Centralization versus autonomy
The numerous computers available at CERN are of a great variety of sizes and degrees of autonomy, which reflects the diversity of their uses. No user likes to share his computer with any other user; yet some of his problems may require a computing system so large and costly, that he cannot expect it to be reserved for his exclusive benefit nor to be kept idle when he does not need it. The biggest computers available at CERN must perforce belong to a central service, accessible to the Laboratory as a whole. In recent years, the main equipment of this service has consisted of a CDC 6600 and CDC 6500. The recent arrival of a 7600 (coupled with a 6400) will multiply the centrally available computing power by a factor of about five.
We are only beginning to discover and explore the new ways of acquiring scientific knowledge which have been opened by the advent of computers
For many applications, much smaller units of computing power are quite adequate.
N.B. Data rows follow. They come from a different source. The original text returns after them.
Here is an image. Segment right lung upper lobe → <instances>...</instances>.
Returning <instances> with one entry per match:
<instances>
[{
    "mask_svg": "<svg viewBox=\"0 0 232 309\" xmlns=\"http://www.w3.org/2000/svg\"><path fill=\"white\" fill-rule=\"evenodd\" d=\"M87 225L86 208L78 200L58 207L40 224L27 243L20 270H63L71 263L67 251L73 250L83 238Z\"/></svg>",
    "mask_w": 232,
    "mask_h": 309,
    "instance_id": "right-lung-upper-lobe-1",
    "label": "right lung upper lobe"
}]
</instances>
CERN possesses some 80 other computers of various sizes, some of them for use in situations where autonomy is essential (for example, as an integral part of an experimental set-up using electronic techniques or for process control in accelerating systems). In some applications there is need for practically continuous access to a smaller computer together with intermittent access to a larger one. A data-conveying link between the two may then become necessary.
The foregoing remarks are meant to give some idea of how the essential nature of the digital computer and that of high energy physics have blended to produce the present prominence of CERN as a centre of computational physics. The detailed questions of ‘how’ and ‘what for’ are treated in the other articles of this [special March 1972 issue of CERN Courier devoted to computing] concretely enough to show the way for similar developments in other branches of science. In this respect, as in many others, CERN’s pioneering influence may transcend the Organization’s basic function as a centre of research in high energy physics.